* THE PROBLEM:
The expected copy holds every entry exactly and none of the pictures.

-.-.-

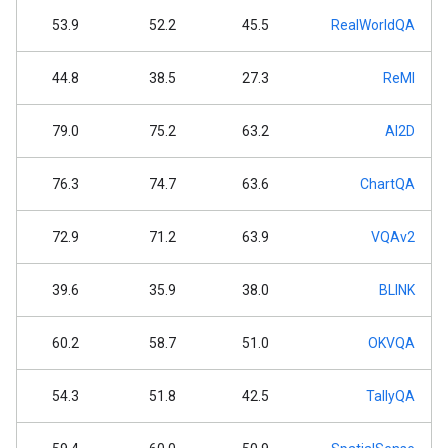
53.9
52.2
45.5
RealWorldQA
44.8
38.5
27.3
ReMI
79.0
75.2
63.2
AI2D
76.3
74.7
63.6
ChartQA
72.9
71.2
63.9
VQAv2
39.6
35.9
38.0
BLINK
60.2
58.7
51.0
OKVQA
54.3
51.8
42.5
TallyQA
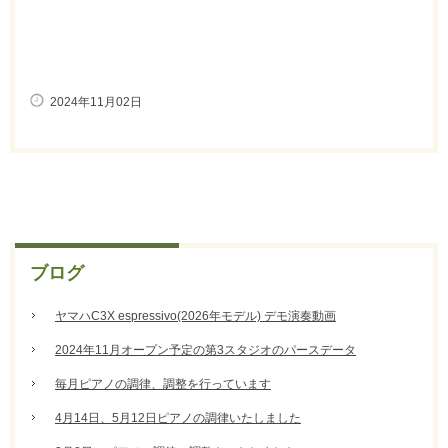
2024年11月02日
ブログ
ヤマハC3X espressivo(2026年モデル) デモ演奏動画
2024年11月オープン予定の第3スタジオのパースデータ
毎月ピアノの調律、調整を行っています
4月14日、5月12日ピアノの調律いたしました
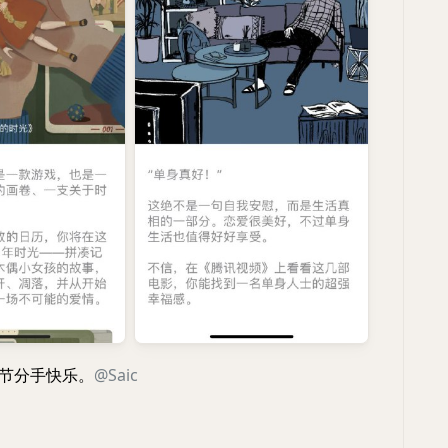
情人节分手快乐。
@Saic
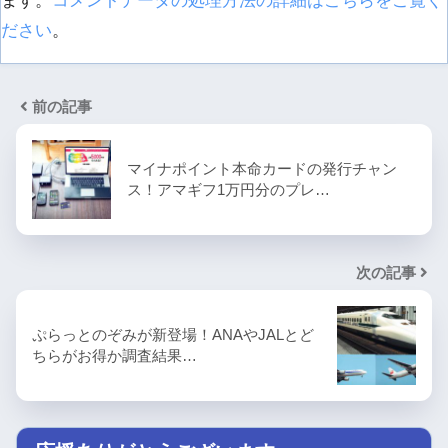
ます。
コメントデータの処理方法の詳細はこちらをご覧く
ださい
。
前の記事
マイナポイント本命カードの発行チャン
ス！アマギフ1万円分のプレ…
次の記事
ぷらっとのぞみが新登場！ANAやJALとど
ちらがお得か調査結果…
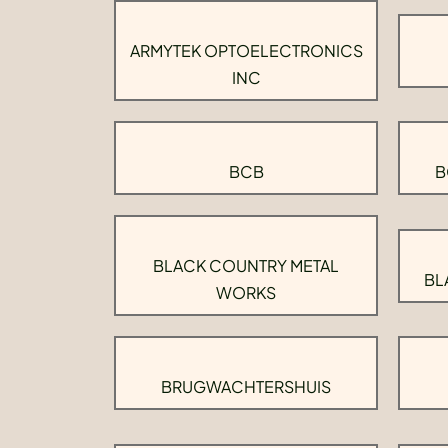
ARMYTEK OPTOELECTRONICS
INC
BCB
B
BLACK COUNTRY METAL
BL
WORKS
BRUGWACHTERSHUIS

-.-.-

* RESULT OF THE TASK:
53.9
52.2
45.5
RealWorldQA
44.8
38.5
27.3
ReMI
79.0
75.2
63.2
AI2D
76.3
74.7
63.6
ChartQA
72.9
71.2
63.9
VQAv2
39.6
35.9
38.0
BLINK
60.2
58.7
51.0
OKVQA
54.3
51.8
42.5
TallyQA
2024年11月02日
ブログ
ヤマハC3X espressivo(2026年モデル) デモ演奏動画
2024年11月オープン予定の第3スタジオのパースデータ
毎月ピアノの調律、調整を行っています
4月14日、5月12日ピアノの調律いたしました
情人节分手快乐。
@Saic
ます。
コメントデータの処理方法の詳細はこちらをご覧く
ださい
。
前の記事
マイナポイント本命カードの発行チャン
ス！アマギフ1万円分のプレ…
次の記事
ぷらっとのぞみが新登場！ANAやJALとど
ちらがお得か調査結果…
ARMYTEK OPTOELECTRONICS
INC
BCB
B
BLACK COUNTRY METAL
BL
WORKS
BRUGWACHTERSHUIS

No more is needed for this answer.